# Exercise aim
Write every record below out exactly; no images.

# Available data
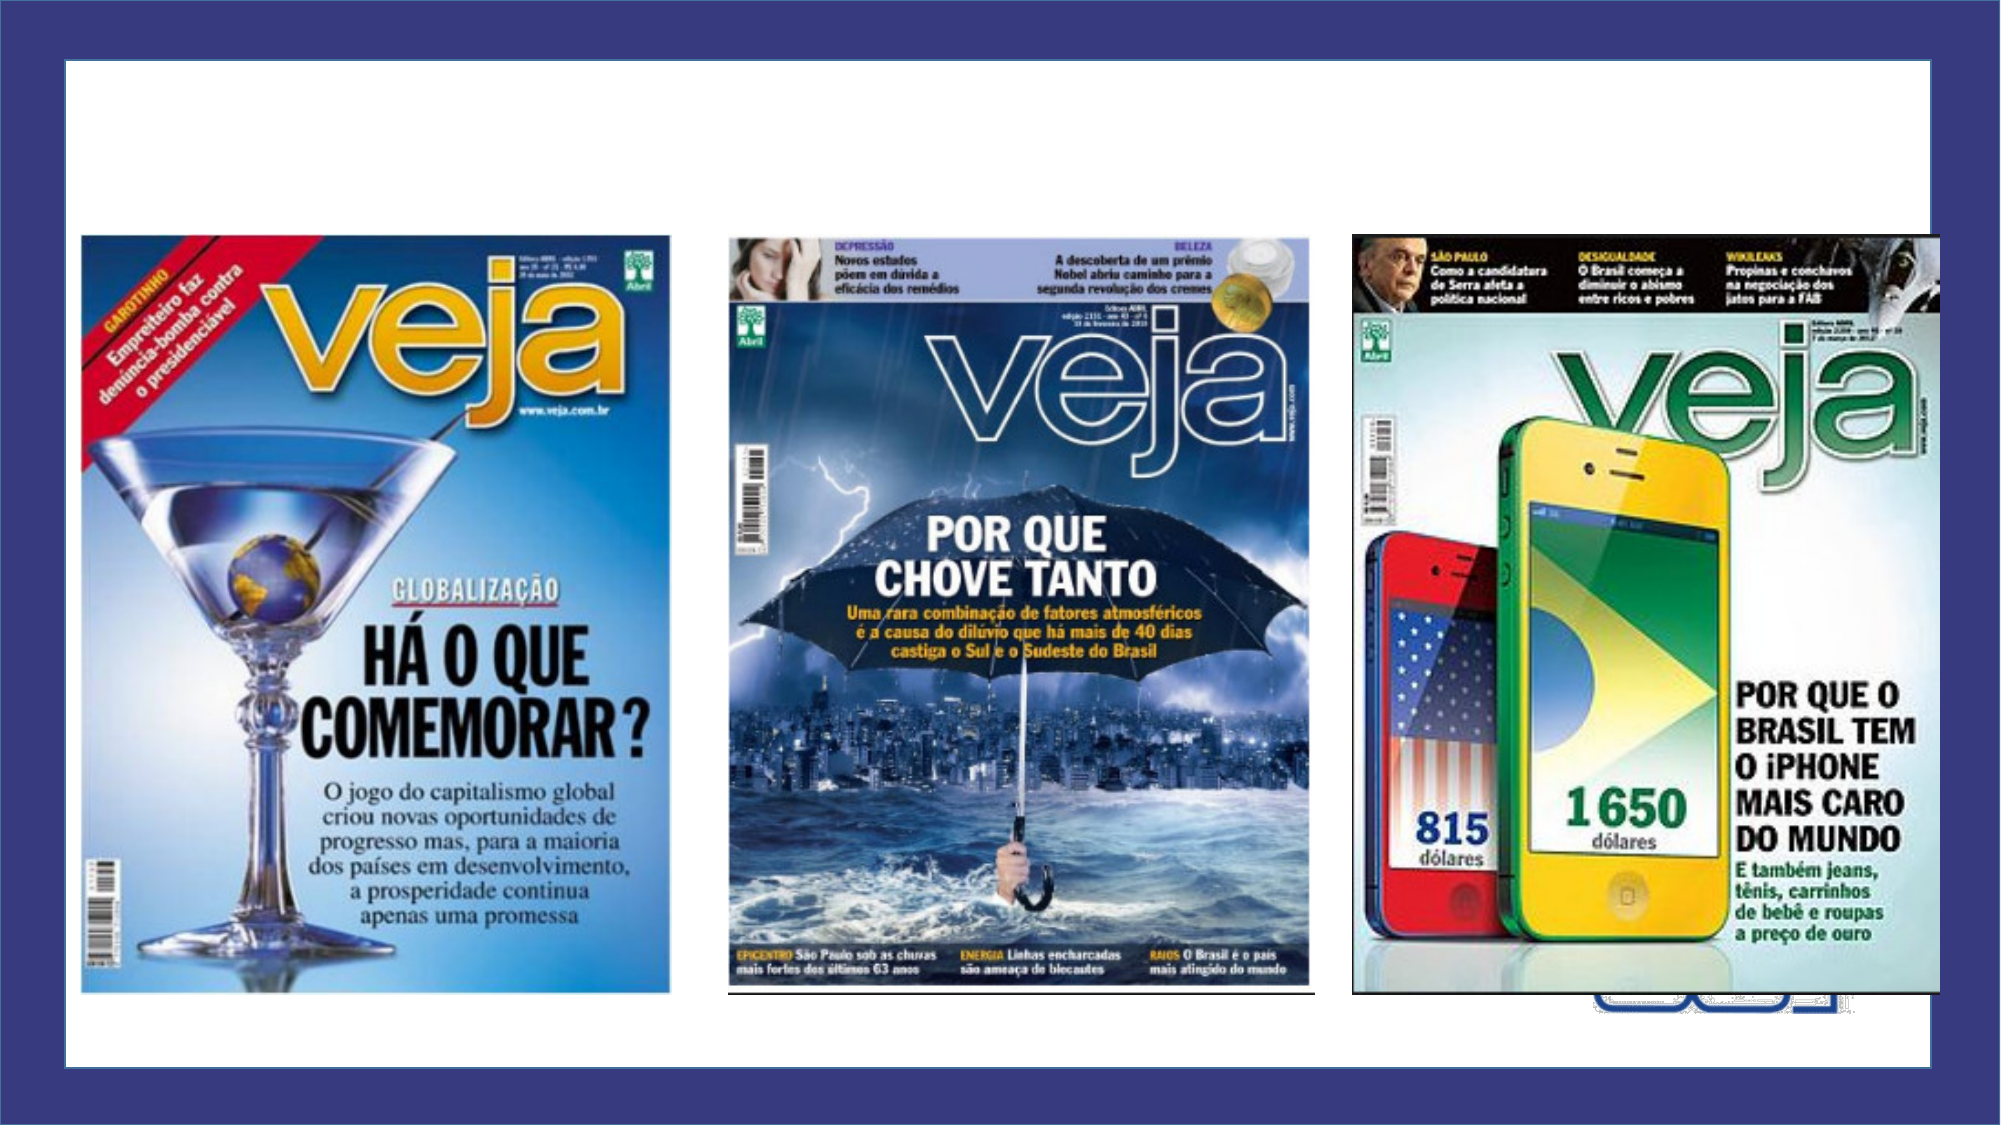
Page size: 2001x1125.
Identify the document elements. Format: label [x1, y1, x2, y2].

picture [1352, 234, 1940, 1014]
picture [728, 234, 1315, 996]
list [80, 233, 672, 996]
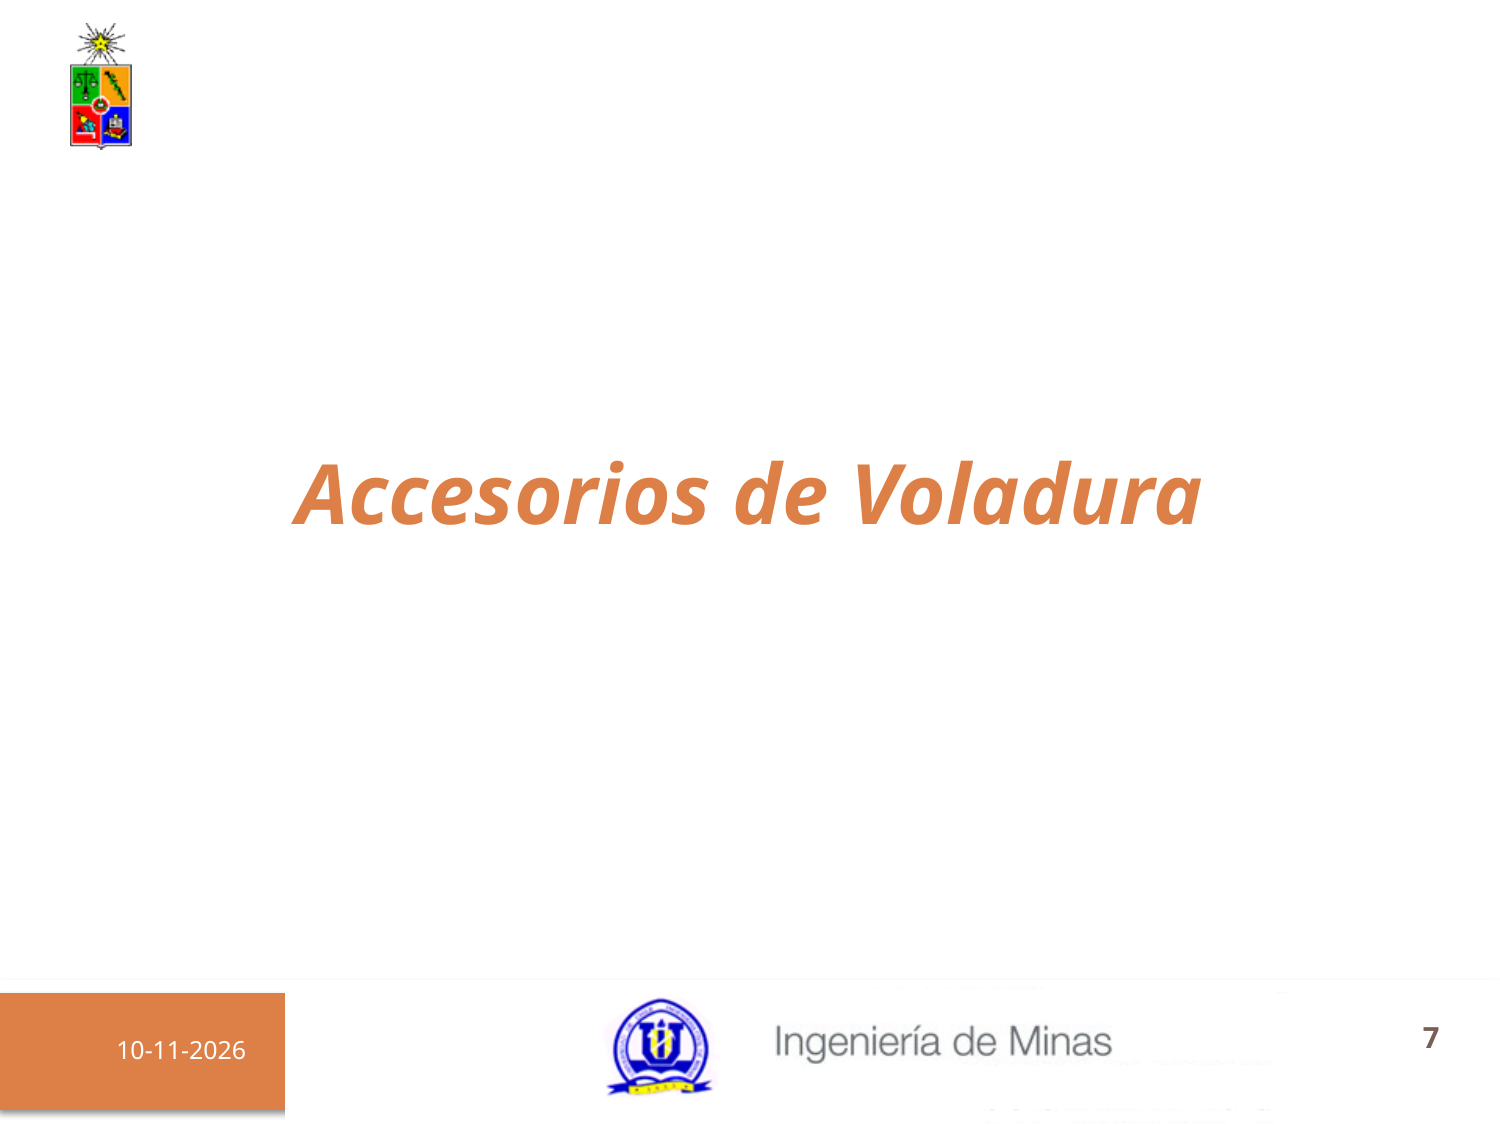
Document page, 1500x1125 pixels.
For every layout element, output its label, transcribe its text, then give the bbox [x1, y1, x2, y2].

picture [69, 23, 132, 151]
picture [285, 980, 1500, 1125]
text_box Accesorios de Voladura [81, 433, 1418, 549]
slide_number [12, 995, 279, 1108]
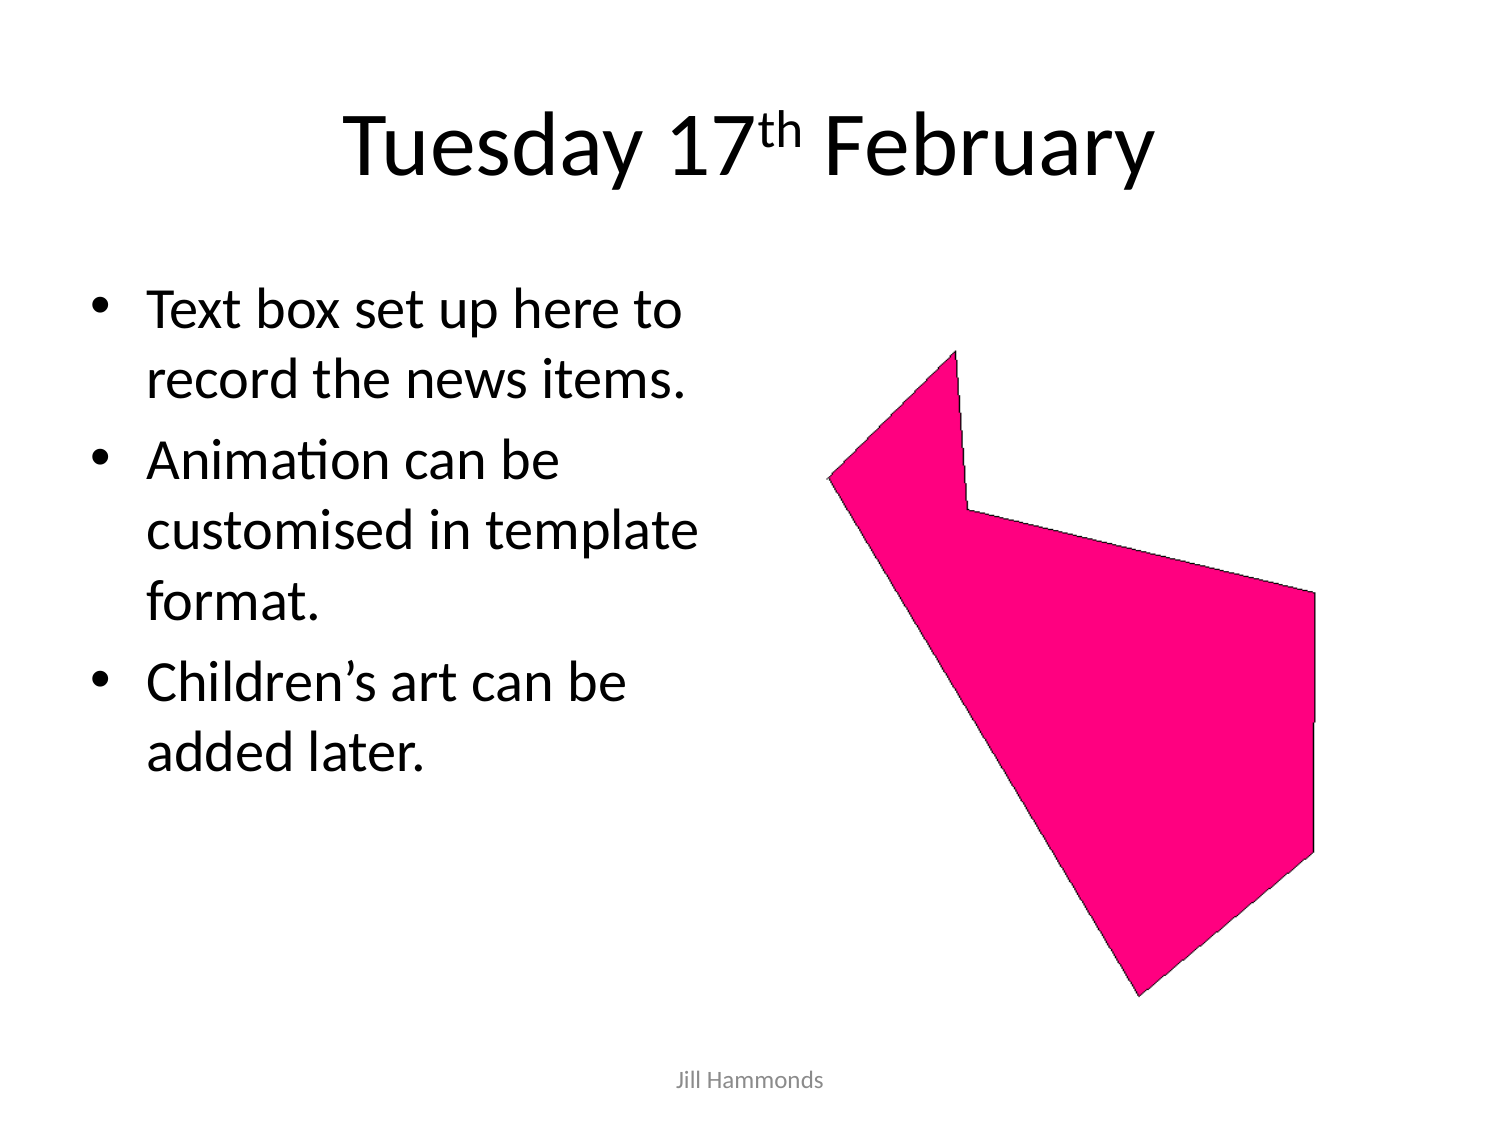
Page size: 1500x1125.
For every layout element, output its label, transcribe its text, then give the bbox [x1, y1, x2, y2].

picture [799, 299, 1388, 1004]
title Tuesday 17th February [75, 45, 1425, 233]
footer Jill Hammonds [512, 1024, 988, 1103]
list Text box set up here to record the news items. Animation can be customised in template format. Children’s art can be added later. [75, 262, 737, 1005]
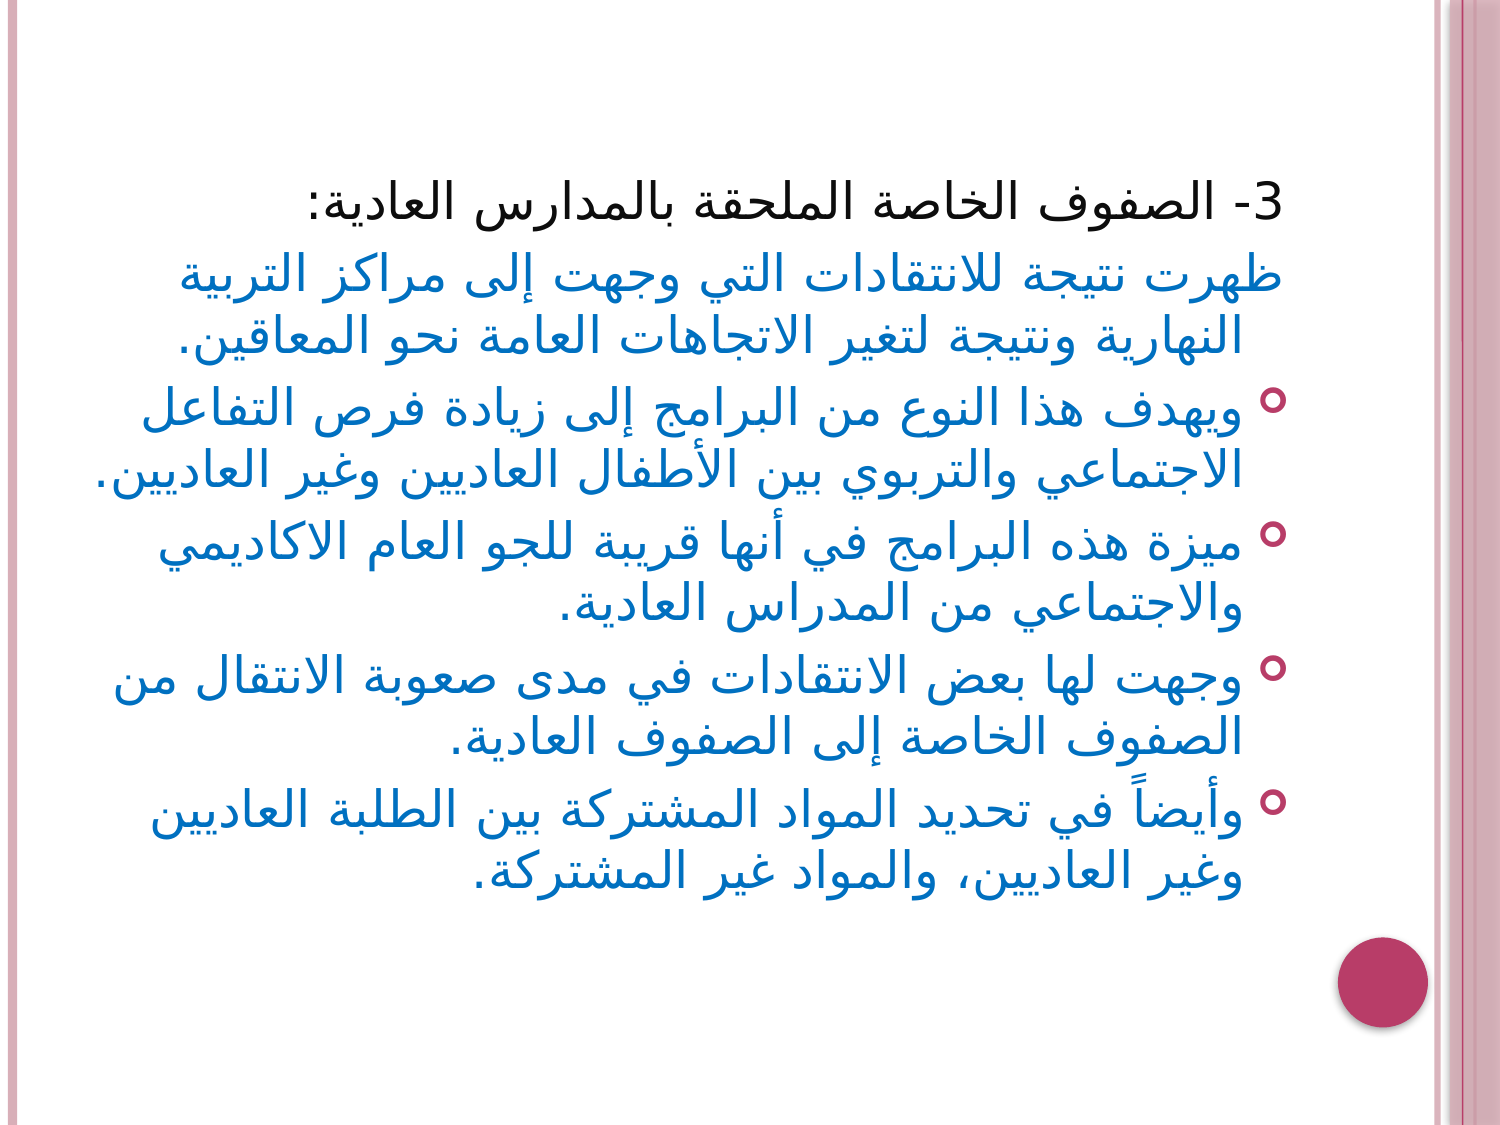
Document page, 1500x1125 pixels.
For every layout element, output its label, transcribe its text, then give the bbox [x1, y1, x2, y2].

list 3- الصفوف الخاصة الملحقة بالمدارس العادية: ظهرت نتيجة للانتقادات التي وجهت إلى مراكز التربية النهارية ونتيجة لتغير الاتجاهات العامة نحو المعاقين. ويهدف هذا النوع من البرامج إلى زيادة فرص التفاعل الاجتماعي والتربوي بين الأطفال العاديين وغير العاديين. ميزة هذه البرامج في أنها قريبة للجو العام الاكاديمي والاجتماعي من المدراس العادية. وجهت لها بعض الانتقادات في مدى صعوبة الانتقال من الصفوف الخاصة إلى الصفوف العادية. وأيضاً في تحديد المواد المشتركة بين الطلبة العاديين وغير العاديين، والمواد غير المشتركة. [75, 160, 1300, 1062]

# Result for this exercise
Page size: 2001x1125.
Identify the document elements. Format: label [x1, y1, x2, y2].

picture [1352, 234, 1940, 1014]
picture [728, 234, 1315, 996]
list [80, 233, 672, 996]
Document page, 1500x1125 pixels.
For every layout element, output its label, transcribe its text, then give the bbox [x1, y1, x2, y2].

picture [69, 23, 132, 151]
picture [285, 980, 1500, 1125]
text_box Accesorios de Voladura [81, 433, 1418, 549]
slide_number [12, 995, 279, 1108]
Page size: 1500x1125.
For every layout element, output its label, transcribe its text, then give the bbox [x1, y1, x2, y2].

picture [799, 299, 1388, 1004]
title Tuesday 17th February [75, 45, 1425, 233]
footer Jill Hammonds [512, 1024, 988, 1103]
list Text box set up here to record the news items. Animation can be customised in template format. Children’s art can be added later. [75, 262, 737, 1005]
Document page, 1500x1125 pixels.
For every layout element, output its label, transcribe its text, then give the bbox [x1, y1, x2, y2].

list 3- الصفوف الخاصة الملحقة بالمدارس العادية: ظهرت نتيجة للانتقادات التي وجهت إلى مراكز التربية النهارية ونتيجة لتغير الاتجاهات العامة نحو المعاقين. ويهدف هذا النوع من البرامج إلى زيادة فرص التفاعل الاجتماعي والتربوي بين الأطفال العاديين وغير العاديين. ميزة هذه البرامج في أنها قريبة للجو العام الاكاديمي والاجتماعي من المدراس العادية. وجهت لها بعض الانتقادات في مدى صعوبة الانتقال من الصفوف الخاصة إلى الصفوف العادية. وأيضاً في تحديد المواد المشتركة بين الطلبة العاديين وغير العاديين، والمواد غير المشتركة. [75, 160, 1300, 1062]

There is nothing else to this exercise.